An Illinois appellate court affirmed the dismissal of the former Chief of Osteopathic Surgery at Stroger Hospital’s complaint against various media outlets for reporting that the hospital overpaid him tens of thousands of dollars via direct deposit while he was on an unpaid leave and working in a private clinic elsewhere. See Kapotas v Better Government Association et al. The plaintiff claimed that he never noticed the County’s deposits in his checking account, which approximated $80,000 over several months, and that he repaid the hospital upon request.
FVLD represented Sun-Times Media, LLC, which reported the overpayments in its Chicago Sun-Times newspaper.
The appellate court held that the plaintiff was not defamed because the news reports were properly construed as blaming the County for payroll errors. The court rejected the plaintiff’s contentions that references to an ongoing investigation by the Inspector General implied criminality or that referring to him as the “double dipping doctor” imputed embezzlement (as opposed to the undisputed fact that he was paid by the County while practicing elsewhere). Indeed, the court recognized the plaintiff could not prove falsity in light of his fundamental admission to receiving the payments. Significantly, the court protected the right to publish condensed or even sensationalist headlines so long as the accompanying article, read in conjunction with the headline, is substantially true.

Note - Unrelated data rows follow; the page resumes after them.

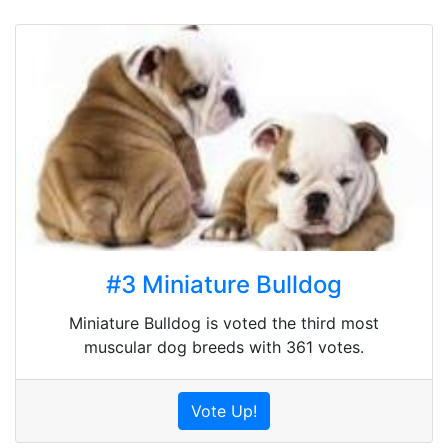
#3 Miniature Bulldog
Miniature Bulldog is voted the third most
muscular dog breeds with 361 votes.
Vote Up!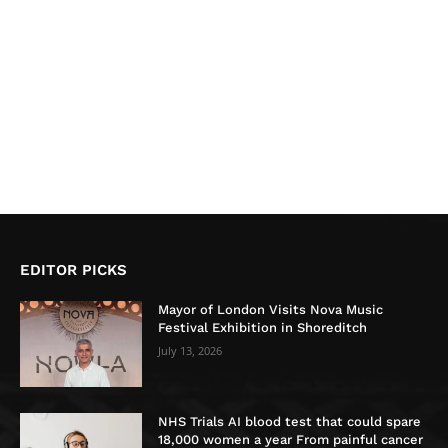
EDITOR PICKS
Mayor of London Visits Nova Music
Festival Exhibition in Shoreditch
July 13, 2026
NHS Trials AI blood test that could spare
18,000 women a year From painful cancer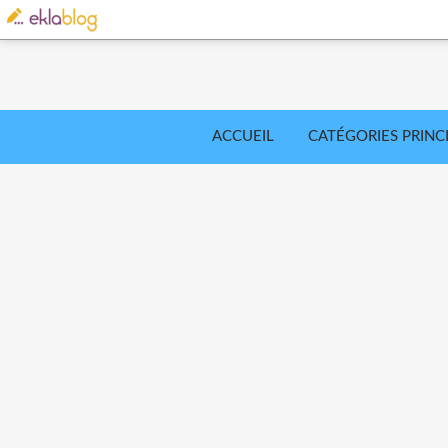
ACCUEIL
CATÉGORIES PRINC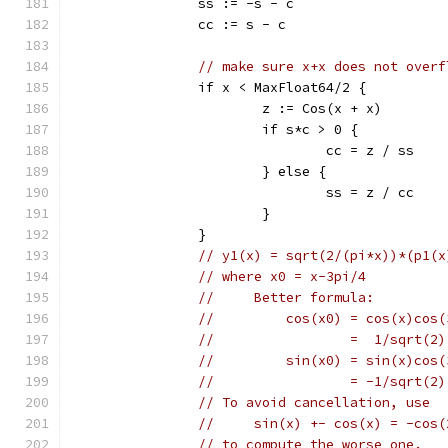
		ss := -s - c
		cc := s - c
// make sure x+x does not overf
		if x < MaxFloat64/2 {
			z := Cos(x + x)
			if s*c > 0 {
				cc = z / ss
			} else {
				ss = z / cc
			}
		}
// y1(x) = sqrt(2/(pi*x))*(p1(x
// where x0 = x-3pi/4
//     Better formula:
//         cos(x0) = cos(x)cos(
//                 =  1/sqrt(2)
//         sin(x0) = sin(x)cos(
//                 = -1/sqrt(2)
// To avoid cancellation, use
//     sin(x) +- cos(x) = -cos(
// to compute the worse one.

The court also rejected related tort claims, including that the defendants interfered with the plaintiff’s relationship with a job recruiter and invaded his privacy by publishing his compensation. Ultimately, the court recognized that the public’s interest in overpayments to public employees outweighed plaintiff’s personal privacy.
While the court found these news reports were factually correct, sometimes published statements simply lack enough factual content to support a defamation claim. In an earlier defamation case in which FVLD represented a successful defendant, the Illinois Supreme Court explained that the distinction between fact and opinion depends on whether the statement is an “objectively verifiable assertion.” See Imperial Apparel v. Cosmo’s Designer Direct, et al. Statements presented as opinions that contain or allude to false facts may rise to defamation, but the Court held that a retailer’s ad disparaging its competitor did not cross the line.
Interestingly, the United States Supreme Court recently extended an analogous defense to the securities laws by holding that an opinion expressed in a company’s registration statement did not constitute an untrue statement of material fact under the Securities and Exchange Act. The Court found that a statement by pharmacy-services company Omnicare that “[w]e believe our contract arrangements with other healthcare providers, our pharmaceutical suppliers and our pharmacy practices are in compliance with applicable federal and state laws,” was not a “fact”, although it could become actionable if the registration statement omitted known facts contrary to those implied by management’s opinion. Accordingly, we foresee that metaphysical debates over the opinion/fact dichotomy will increasingly permeate legal disputes.